• Exercises to complete:
a - Name every forum username that appears in the football forum thread, each one once.
b - Extend the football forum thread past its final post, picking up right after the last line shown.

• Document text:
__________

Doon frae Troon said:



			I was only joking, can't believe folk took my comment seriously.....or maybees.
		
Click to expand...

No worries here Doon , but some folk sadly don't have our sense of humour , or maybe they're just windup merchants.


----------



## Farneyman (Apr 19, 2016)

I liked the stat that Kenny Miller was the first player to score for the "3 old firm teams" :rofl:


----------



## ger147 (Apr 19, 2016)

Farneyman said:



			I liked the stat that Kenny Miller was the first player to score for the "3 old firm teams" :rofl:
		
Click to expand...

Lol


----------



## Hickory_Hacker (Apr 20, 2016)

Liverpoolphil said:



			Are some songs not being sung because they know they cause offence ?
		
Click to expand...

Why are you taking the piss? I don't believe that you're that stupid or are you? Eejit.


----------



## Hickory_Hacker (Apr 20, 2016)

HankMarvin said:



			Amazing how some people have taken this thread about a football game between Rangers & Celtic and turned it into a sympathy thread about religion.


Get a life.

__________

• Material supplied:
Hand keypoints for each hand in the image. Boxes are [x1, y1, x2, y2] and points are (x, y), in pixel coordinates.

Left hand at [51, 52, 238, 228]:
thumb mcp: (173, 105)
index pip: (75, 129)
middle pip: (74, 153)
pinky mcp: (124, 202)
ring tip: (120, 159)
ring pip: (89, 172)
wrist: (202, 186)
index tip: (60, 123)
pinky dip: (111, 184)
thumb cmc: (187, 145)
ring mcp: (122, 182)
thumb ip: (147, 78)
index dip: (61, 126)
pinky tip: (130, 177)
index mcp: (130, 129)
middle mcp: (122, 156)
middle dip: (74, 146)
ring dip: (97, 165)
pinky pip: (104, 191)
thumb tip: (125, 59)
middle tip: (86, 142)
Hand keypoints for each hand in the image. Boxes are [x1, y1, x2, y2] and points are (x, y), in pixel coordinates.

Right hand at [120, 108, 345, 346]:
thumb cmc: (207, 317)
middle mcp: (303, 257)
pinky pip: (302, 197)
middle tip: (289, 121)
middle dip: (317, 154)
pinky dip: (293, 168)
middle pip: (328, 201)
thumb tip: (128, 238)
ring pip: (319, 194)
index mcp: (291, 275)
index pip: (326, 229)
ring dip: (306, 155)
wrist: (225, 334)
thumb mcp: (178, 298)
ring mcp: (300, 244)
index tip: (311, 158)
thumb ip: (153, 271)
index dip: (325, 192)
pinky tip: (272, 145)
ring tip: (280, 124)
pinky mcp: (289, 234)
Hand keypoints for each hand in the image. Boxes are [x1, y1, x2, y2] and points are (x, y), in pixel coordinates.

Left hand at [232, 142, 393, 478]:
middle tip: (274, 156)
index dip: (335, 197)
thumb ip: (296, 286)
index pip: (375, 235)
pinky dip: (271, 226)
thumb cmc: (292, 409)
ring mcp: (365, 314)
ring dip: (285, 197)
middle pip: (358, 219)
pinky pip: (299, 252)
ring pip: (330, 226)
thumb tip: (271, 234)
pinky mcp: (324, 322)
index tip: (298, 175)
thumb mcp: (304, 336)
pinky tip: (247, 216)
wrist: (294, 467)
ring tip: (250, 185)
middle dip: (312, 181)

__________

• Answers provided:
a -
Doon frae Troon
Farneyman
ger147
Hickory_Hacker
Liverpoolphil
HankMarvin

b -
Rangers beat Celtic 5-4 now back on track
		
Click to expand...

I watched the penalties and what's all this 'excuse thing' about the grass moving? 

Great win for the Hibees and it all makes for a better final :thup:


----------



## Liverpoolphil (Apr 20, 2016)

Hickory_Hacker said:



			Why are you taking the piss? I don't believe that you're that stupid or are you? Eejit.
		
Click to expand...

Excuse me ?


----------



## Doon frae Troon (Apr 20, 2016)

Saw a great big lorry with this on the side going north on the A77.
Hope the poor wee soul does not park up in east Glasgow.

http://www.sashuk.com/


----------



## ger147 (Apr 20, 2016)

Deila going at the end of the season. With Rangers back I wonder who they will go for next, and more importantly if the men in suits are planning a change of tack from the current policy of buying cheap and selling anyone decent on immediately if there is any interest.


----------



## User62651 (Apr 20, 2016)

ger147 said:



			Deila going at the end of the season. With Rangers back I wonder who they will go for next, and more importantly if the men in suits are planning a change of tack from the current policy of buying cheap and selling anyone decent on immediately if there is any interest.
		
Click to expand...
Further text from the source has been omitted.